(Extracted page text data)
☆ ☆ ☆ ☆

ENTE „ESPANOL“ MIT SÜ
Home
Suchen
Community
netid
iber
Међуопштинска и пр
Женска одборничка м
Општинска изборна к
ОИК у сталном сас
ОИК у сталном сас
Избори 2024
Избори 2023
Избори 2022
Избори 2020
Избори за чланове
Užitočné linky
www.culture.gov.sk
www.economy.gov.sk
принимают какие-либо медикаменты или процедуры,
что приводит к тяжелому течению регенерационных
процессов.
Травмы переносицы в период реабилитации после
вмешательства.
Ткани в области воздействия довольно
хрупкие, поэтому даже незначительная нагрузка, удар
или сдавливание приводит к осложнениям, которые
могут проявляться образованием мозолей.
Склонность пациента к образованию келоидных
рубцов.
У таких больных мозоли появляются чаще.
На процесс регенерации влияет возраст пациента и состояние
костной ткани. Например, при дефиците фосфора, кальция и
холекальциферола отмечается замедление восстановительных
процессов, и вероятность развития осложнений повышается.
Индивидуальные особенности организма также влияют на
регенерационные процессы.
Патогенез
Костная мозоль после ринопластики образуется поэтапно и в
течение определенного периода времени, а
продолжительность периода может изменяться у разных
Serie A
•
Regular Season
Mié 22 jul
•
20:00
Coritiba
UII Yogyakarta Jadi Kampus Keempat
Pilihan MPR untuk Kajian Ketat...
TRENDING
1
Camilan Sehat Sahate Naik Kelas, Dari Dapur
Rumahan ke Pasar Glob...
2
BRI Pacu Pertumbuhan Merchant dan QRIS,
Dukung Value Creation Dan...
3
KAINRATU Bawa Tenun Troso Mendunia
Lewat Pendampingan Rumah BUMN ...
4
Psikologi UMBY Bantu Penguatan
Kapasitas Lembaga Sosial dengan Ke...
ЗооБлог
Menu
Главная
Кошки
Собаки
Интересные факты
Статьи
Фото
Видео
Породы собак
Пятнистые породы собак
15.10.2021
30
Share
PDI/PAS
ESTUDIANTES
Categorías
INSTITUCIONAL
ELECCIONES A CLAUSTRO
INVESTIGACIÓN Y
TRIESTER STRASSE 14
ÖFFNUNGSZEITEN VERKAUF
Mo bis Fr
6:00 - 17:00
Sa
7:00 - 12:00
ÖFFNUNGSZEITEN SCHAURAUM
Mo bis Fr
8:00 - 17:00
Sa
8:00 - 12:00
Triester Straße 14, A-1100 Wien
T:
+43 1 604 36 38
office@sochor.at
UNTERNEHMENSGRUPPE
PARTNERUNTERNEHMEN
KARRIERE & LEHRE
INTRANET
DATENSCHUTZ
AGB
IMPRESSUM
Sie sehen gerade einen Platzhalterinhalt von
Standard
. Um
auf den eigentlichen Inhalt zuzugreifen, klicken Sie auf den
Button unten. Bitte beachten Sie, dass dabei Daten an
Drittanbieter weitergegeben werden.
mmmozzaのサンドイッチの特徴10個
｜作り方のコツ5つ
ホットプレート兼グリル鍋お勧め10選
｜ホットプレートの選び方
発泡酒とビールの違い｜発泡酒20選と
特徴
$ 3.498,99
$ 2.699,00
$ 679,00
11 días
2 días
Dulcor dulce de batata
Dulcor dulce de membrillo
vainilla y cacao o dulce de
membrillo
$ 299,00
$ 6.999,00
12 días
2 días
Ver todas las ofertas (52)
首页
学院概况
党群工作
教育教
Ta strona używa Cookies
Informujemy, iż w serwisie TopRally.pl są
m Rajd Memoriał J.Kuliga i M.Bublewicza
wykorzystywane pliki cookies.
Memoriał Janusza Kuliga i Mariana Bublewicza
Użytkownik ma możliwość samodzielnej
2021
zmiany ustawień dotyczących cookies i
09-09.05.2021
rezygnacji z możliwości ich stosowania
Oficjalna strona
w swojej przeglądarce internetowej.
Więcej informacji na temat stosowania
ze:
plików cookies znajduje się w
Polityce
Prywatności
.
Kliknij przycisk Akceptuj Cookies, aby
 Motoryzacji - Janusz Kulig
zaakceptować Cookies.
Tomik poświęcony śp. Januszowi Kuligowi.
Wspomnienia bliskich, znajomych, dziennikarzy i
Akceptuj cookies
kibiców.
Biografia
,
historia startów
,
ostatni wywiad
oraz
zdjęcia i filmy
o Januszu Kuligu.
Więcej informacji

☆ ☆ ☆ ☆

• What this task involves: Print all entries again, exactly.

• Finished exercise:
ENTE „ESPANOL“ MIT SÜ
Home
Suchen
Community
netid
iber
Међуопштинска и пр
Женска одборничка м
Општинска изборна к
ОИК у сталном сас
ОИК у сталном сас
Избори 2024
Избори 2023
Избори 2022
Избори 2020
Избори за чланове
Užitočné linky
www.culture.gov.sk
www.economy.gov.sk
принимают какие-либо медикаменты или процедуры,
что приводит к тяжелому течению регенерационных
процессов.
Травмы переносицы в период реабилитации после
вмешательства.
Ткани в области воздействия довольно
хрупкие, поэтому даже незначительная нагрузка, удар
или сдавливание приводит к осложнениям, которые
могут проявляться образованием мозолей.
Склонность пациента к образованию келоидных
рубцов.
У таких больных мозоли появляются чаще.
На процесс регенерации влияет возраст пациента и состояние
костной ткани. Например, при дефиците фосфора, кальция и
холекальциферола отмечается замедление восстановительных
процессов, и вероятность развития осложнений повышается.
Индивидуальные особенности организма также влияют на
регенерационные процессы.
Патогенез
Костная мозоль после ринопластики образуется поэтапно и в
течение определенного периода времени, а
продолжительность периода может изменяться у разных
Serie A
•
Regular Season
Mié 22 jul
•
20:00
Coritiba
UII Yogyakarta Jadi Kampus Keempat
Pilihan MPR untuk Kajian Ketat...
TRENDING
1
Camilan Sehat Sahate Naik Kelas, Dari Dapur
Rumahan ke Pasar Glob...
2
BRI Pacu Pertumbuhan Merchant dan QRIS,
Dukung Value Creation Dan...
3
KAINRATU Bawa Tenun Troso Mendunia
Lewat Pendampingan Rumah BUMN ...
4
Psikologi UMBY Bantu Penguatan
Kapasitas Lembaga Sosial dengan Ke...
ЗооБлог
Menu
Главная
Кошки
Собаки
Интересные факты
Статьи
Фото
Видео
Породы собак
Пятнистые породы собак
15.10.2021
30
Share
PDI/PAS
ESTUDIANTES
Categorías
INSTITUCIONAL
ELECCIONES A CLAUSTRO
INVESTIGACIÓN Y
TRIESTER STRASSE 14
ÖFFNUNGSZEITEN VERKAUF
Mo bis Fr
6:00 - 17:00
Sa
7:00 - 12:00
ÖFFNUNGSZEITEN SCHAURAUM
Mo bis Fr
8:00 - 17:00
Sa
8:00 - 12:00
Triester Straße 14, A-1100 Wien
T:
+43 1 604 36 38
office@sochor.at
UNTERNEHMENSGRUPPE
PARTNERUNTERNEHMEN
KARRIERE & LEHRE
INTRANET
DATENSCHUTZ
AGB
IMPRESSUM
Sie sehen gerade einen Platzhalterinhalt von
Standard
. Um
auf den eigentlichen Inhalt zuzugreifen, klicken Sie auf den
Button unten. Bitte beachten Sie, dass dabei Daten an
Drittanbieter weitergegeben werden.
mmmozzaのサンドイッチの特徴10個
｜作り方のコツ5つ
ホットプレート兼グリル鍋お勧め10選
｜ホットプレートの選び方
発泡酒とビールの違い｜発泡酒20選と
特徴
$ 3.498,99
$ 2.699,00
$ 679,00
11 días
2 días
Dulcor dulce de batata
Dulcor dulce de membrillo
vainilla y cacao o dulce de
membrillo
$ 299,00
$ 6.999,00
12 días
2 días
Ver todas las ofertas (52)
首页
学院概况
党群工作
教育教
Ta strona używa Cookies
Informujemy, iż w serwisie TopRally.pl są
m Rajd Memoriał J.Kuliga i M.Bublewicza
wykorzystywane pliki cookies.
Memoriał Janusza Kuliga i Mariana Bublewicza
Użytkownik ma możliwość samodzielnej
2021
zmiany ustawień dotyczących cookies i
09-09.05.2021
rezygnacji z możliwości ich stosowania
Oficjalna strona
w swojej przeglądarce internetowej.
Więcej informacji na temat stosowania
ze:
plików cookies znajduje się w
Polityce
Prywatności
.
Kliknij przycisk Akceptuj Cookies, aby
 Motoryzacji - Janusz Kulig
zaakceptować Cookies.
Tomik poświęcony śp. Januszowi Kuligowi.
Wspomnienia bliskich, znajomych, dziennikarzy i
Akceptuj cookies
kibiców.
Biografia
,
historia startów
,
ostatni wywiad
oraz
zdjęcia i filmy
o Januszu Kuligu.
Więcej informacji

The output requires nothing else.